[Start of section]
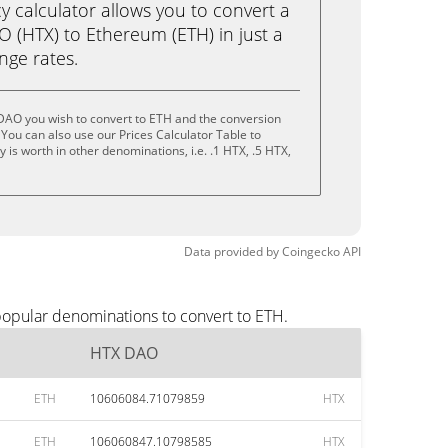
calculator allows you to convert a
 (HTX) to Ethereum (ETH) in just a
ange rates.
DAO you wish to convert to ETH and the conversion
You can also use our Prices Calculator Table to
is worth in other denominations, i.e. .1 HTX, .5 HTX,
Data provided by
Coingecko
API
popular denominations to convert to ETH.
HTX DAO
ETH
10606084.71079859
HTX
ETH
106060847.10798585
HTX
[End of section]
[Start of section]
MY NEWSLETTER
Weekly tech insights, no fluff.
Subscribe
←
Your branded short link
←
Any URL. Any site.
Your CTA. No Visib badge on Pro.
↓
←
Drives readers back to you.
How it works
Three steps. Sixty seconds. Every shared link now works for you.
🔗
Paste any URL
[End of section]
WHAT IS BEING ASKED: Tally the lines in the records that hold the word "works", and state only the resulting number.

RESULT OF THIS EXERCISE: 2